2022年6月30日

人はなぜ宇宙人に誘拐されるのか?:自我を形作る「意識」と「無意識」の並列システム

エリエザー・J・スタンバーグ(著)水野涼(訳) 2017 竹書房

「目の見えない人は夢で何を”見る”のか?」「ゾンビは車で通勤できるのか?」「起きていないことを思い出すことはできるのか?」「人はなぜ宇宙人に誘拐されるのか?」「統合失調症患者にはなぜ声が聞こえるのか?」「催眠術で人を殺させることはできるのか?」などなど,突飛な,しかし,非常に興味をそそる<謎>を設定して,そこから人間の意識と脳の関係について探る,非常にエキサイティングな本です。
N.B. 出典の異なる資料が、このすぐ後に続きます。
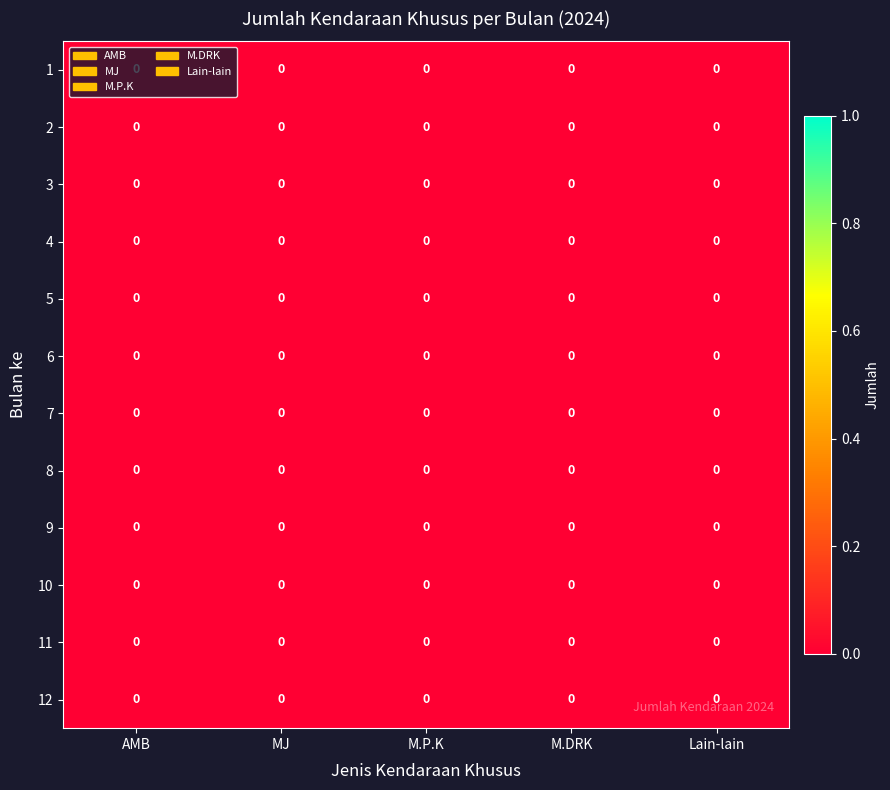

How many categories are shown in the chart?

5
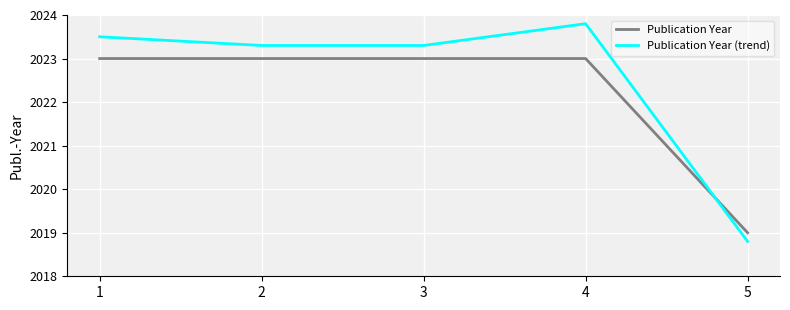

What is the highest value of the Publication Year (trend) series?

2023.8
他にもいくつか章があるのですが,一連の流れの中で章と章の問がつながっていたり展開していたりして,単にテーマがオムニバス的に並んでいるだけではない,流れの面白さもあって,とても読みやすいです。

翻訳の日本語も非常にこなれていて,奇妙な直訳調の文章もなく,読みやすかったです。翻訳論として,原語に忠実に訳すか,翻訳する言語に近づけて訳すかは,議論があるところですが(どちらが優れているとか劣っているとかではなく),自分が訳すときは原語のニュアンスを残しつつこなれた訳を目指そうとする折衷派(といえば聞こえが良いが,要するにどっちつかず)。でも,読者の立場だとこなれた日本語を求めてしまう自己矛盾。

脳は,思考や記憶などの認知的な過程において,材料に欠落があると,適当に見繕って物語を構築してしまう。そんな「都合の良く」「うまいことやろうとする」脳の巧妙さと健気さに触れることができます。